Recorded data
****

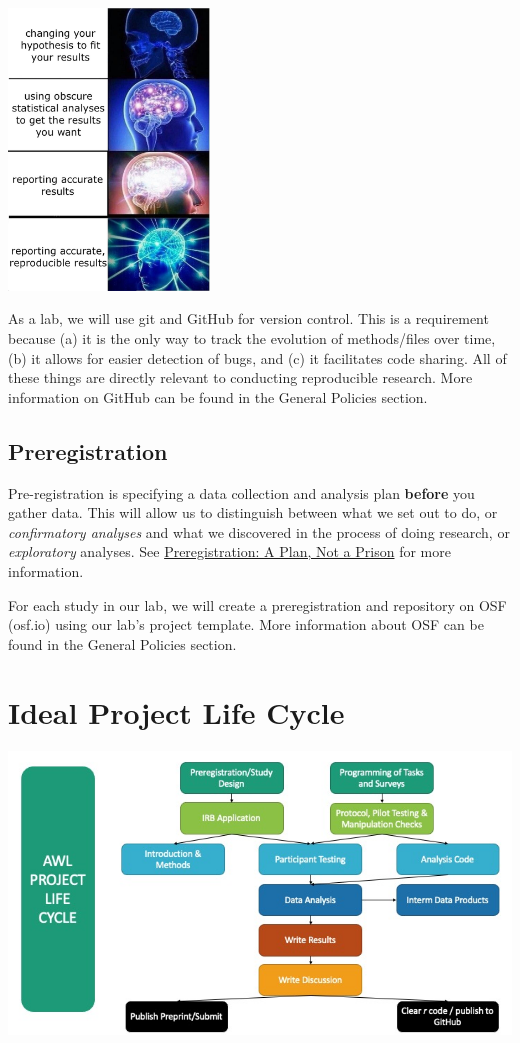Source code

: \documentclass[]{book}
\begin{document}
\includegraphics[width=0.4\textwidth,height=\textheight]{images/expanding_brain.jpeg}

As a lab, we will use git and GitHub for version control. This is a requirement because (a) it is the only way to track the evolution of methods/files over time, (b) it allows for easier detection of bugs, and (c) it facilitates code sharing. All of these things are directly relevant to conducting reproducible research. More information on GitHub can be found in the General Policies section.

\hypertarget{preregistration}{%
\subsection{Preregistration}\label{preregistration}}

Pre-registration is specifying a data collection and analysis plan \textbf{before} you gather data. This will allow us to distinguish between what we set out to do, or \emph{confirmatory analyses} and what we discovered in the process of doing research, or \emph{exploratory} analyses. See \href{https://cos.io/blog/preregistration-plan-not-prison/}{Preregistration: A Plan, Not a Prison} for more information.

For each study in our lab, we will create a preregistration and repository on OSF (osf.io) using our lab's project template. More information about OSF can be found in the General Policies section.

\hypertarget{ideal-project-life-cycle}{%
\section{Ideal Project Life Cycle}\label{ideal-project-life-cycle}}

\includegraphics{images/PLC.jpg}
\end{document}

****

Without the pictures, extract every entry verbatim.

Source code

: \documentclass[]{book}
\begin{document}
\includegraphics[width=0.4\textwidth,height=\textheight]{images/expanding_brain.jpeg}

As a lab, we will use git and GitHub for version control. This is a requirement because (a) it is the only way to track the evolution of methods/files over time, (b) it allows for easier detection of bugs, and (c) it facilitates code sharing. All of these things are directly relevant to conducting reproducible research. More information on GitHub can be found in the General Policies section.

\hypertarget{preregistration}{%
\subsection{Preregistration}\label{preregistration}}

Pre-registration is specifying a data collection and analysis plan \textbf{before} you gather data. This will allow us to distinguish between what we set out to do, or \emph{confirmatory analyses} and what we discovered in the process of doing research, or \emph{exploratory} analyses. See \href{https://cos.io/blog/preregistration-plan-not-prison/}{Preregistration: A Plan, Not a Prison} for more information.

For each study in our lab, we will create a preregistration and repository on OSF (osf.io) using our lab's project template. More information about OSF can be found in the General Policies section.

\hypertarget{ideal-project-life-cycle}{%
\section{Ideal Project Life Cycle}\label{ideal-project-life-cycle}}

\includegraphics{images/PLC.jpg}
\end{document}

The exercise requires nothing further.